══ Extracted records ══
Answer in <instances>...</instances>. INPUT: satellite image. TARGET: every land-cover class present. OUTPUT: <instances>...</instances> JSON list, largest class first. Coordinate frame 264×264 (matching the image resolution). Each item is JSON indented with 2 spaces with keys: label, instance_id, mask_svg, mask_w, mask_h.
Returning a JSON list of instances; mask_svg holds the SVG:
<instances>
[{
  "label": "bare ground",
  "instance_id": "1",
═══
Exercise directions
Copy these lines word for word.

Problem solution
Answer in <instances>...</instances>. INPUT: satellite image. TARGET: every land-cover class present. OUTPUT: <instances>...</instances> JSON list, largest class first. Coordinate frame 264×264 (matching the image resolution). Each item is JSON indented with 2 spaces with keys: label, instance_id, mask_svg, mask_w, mask_h.
Returning a JSON list of instances; mask_svg holds the SVG:
<instances>
[{
  "label": "bare ground",
  "instance_id": "1",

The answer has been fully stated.